As I close the door, I take a deep breath and savor the stillness of the morning. It is a rare moment of peace before the day truly begins… aka, my 2- and 4-year-olds wake up. Throughout the day I juggle between household chores and the endless demands of motherhood. Piles of laundry, a sink full of dishes, and the ridiculous number of toys scattered around the house seems like a never-ending battle. In the moments of feeling overwhelmed, wanting to give up, wishing I could crawl into my bed and ignore it all, those are the moments when I look over to that beautiful blue Book.


The Book filled with instruction.


Filled with love, hope, promises and grace.


The Book that says,

  • “Come to Me, all you who labour and are burdened, and I shall give you rest.” (Mattithyahu (Matthew) 11:28).
  • “But those who wait on Yahweh renew their strength, they raise up the wing like eagles, they run and are not weary, they walk and do not faint.” (Yeshayah (Isaiah 40: 31).
  • “I have strength to do all, through Messiah who empowers me.” (Pilipiyim (Philippians) 4:13).

Days like this can feel dreadful, why bother, why care. Days like this are when we reach out to the hem of Yeshua’s garment. When we humble ourselves and soften our hearts.
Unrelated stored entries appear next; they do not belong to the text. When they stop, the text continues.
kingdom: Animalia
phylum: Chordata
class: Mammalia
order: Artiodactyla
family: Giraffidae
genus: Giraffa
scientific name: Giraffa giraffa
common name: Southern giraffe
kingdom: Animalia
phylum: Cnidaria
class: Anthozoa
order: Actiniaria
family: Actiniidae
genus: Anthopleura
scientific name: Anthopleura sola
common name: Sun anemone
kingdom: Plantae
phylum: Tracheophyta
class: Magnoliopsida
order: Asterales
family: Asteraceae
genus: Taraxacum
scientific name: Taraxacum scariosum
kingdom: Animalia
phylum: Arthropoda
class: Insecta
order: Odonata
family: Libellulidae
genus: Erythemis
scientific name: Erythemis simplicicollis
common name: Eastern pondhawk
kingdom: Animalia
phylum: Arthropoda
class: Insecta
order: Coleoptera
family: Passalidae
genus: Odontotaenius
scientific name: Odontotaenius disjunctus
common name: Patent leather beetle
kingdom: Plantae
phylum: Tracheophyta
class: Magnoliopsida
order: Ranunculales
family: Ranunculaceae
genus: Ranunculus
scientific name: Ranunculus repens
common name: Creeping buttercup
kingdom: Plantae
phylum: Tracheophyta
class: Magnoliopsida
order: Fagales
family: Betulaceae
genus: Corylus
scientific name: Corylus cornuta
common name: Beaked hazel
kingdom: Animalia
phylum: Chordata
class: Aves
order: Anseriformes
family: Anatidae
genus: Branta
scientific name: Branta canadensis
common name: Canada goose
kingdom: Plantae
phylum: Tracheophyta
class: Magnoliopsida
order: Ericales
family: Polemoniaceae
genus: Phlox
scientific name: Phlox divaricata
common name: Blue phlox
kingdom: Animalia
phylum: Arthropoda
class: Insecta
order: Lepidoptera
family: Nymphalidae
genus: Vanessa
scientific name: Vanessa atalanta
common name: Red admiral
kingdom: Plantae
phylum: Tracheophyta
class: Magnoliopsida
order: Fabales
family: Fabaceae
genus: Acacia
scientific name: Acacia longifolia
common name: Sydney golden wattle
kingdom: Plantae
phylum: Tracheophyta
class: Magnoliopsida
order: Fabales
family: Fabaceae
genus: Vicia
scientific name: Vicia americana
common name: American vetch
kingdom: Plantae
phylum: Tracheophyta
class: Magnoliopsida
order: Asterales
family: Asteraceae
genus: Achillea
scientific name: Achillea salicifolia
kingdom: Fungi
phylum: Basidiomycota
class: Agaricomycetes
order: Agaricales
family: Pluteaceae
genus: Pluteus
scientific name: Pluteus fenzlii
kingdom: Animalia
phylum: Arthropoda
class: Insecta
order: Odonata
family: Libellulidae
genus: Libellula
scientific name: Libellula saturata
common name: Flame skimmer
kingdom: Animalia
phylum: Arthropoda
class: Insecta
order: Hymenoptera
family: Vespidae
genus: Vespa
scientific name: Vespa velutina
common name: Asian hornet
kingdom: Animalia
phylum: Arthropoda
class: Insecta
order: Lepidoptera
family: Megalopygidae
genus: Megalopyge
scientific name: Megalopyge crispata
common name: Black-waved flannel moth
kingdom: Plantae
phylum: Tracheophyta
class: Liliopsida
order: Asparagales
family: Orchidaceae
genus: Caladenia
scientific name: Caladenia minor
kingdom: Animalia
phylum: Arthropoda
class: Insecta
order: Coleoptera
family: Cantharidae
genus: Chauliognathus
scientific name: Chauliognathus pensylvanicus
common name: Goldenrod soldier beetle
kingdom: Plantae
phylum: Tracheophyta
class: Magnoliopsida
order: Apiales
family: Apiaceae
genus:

When we pray and cry to Yahweh for the strength to continue on. We slow down and see the beauty. We remember His goodness and grace. We serve an Elohim who loves us so much. He paints the sky every morning and night. Yet, so often, we are too distracted, and exhausted from the demands of this world to notice.


So, even on the hardest days, I pause. I breathe. I look to the One who never tires, who renews my strength, who surrounds me with daily reminders of His love. The pink skies, the hot coffee, the quiet hum of a morning routine- these are not mundane things. They are beautiful blessings.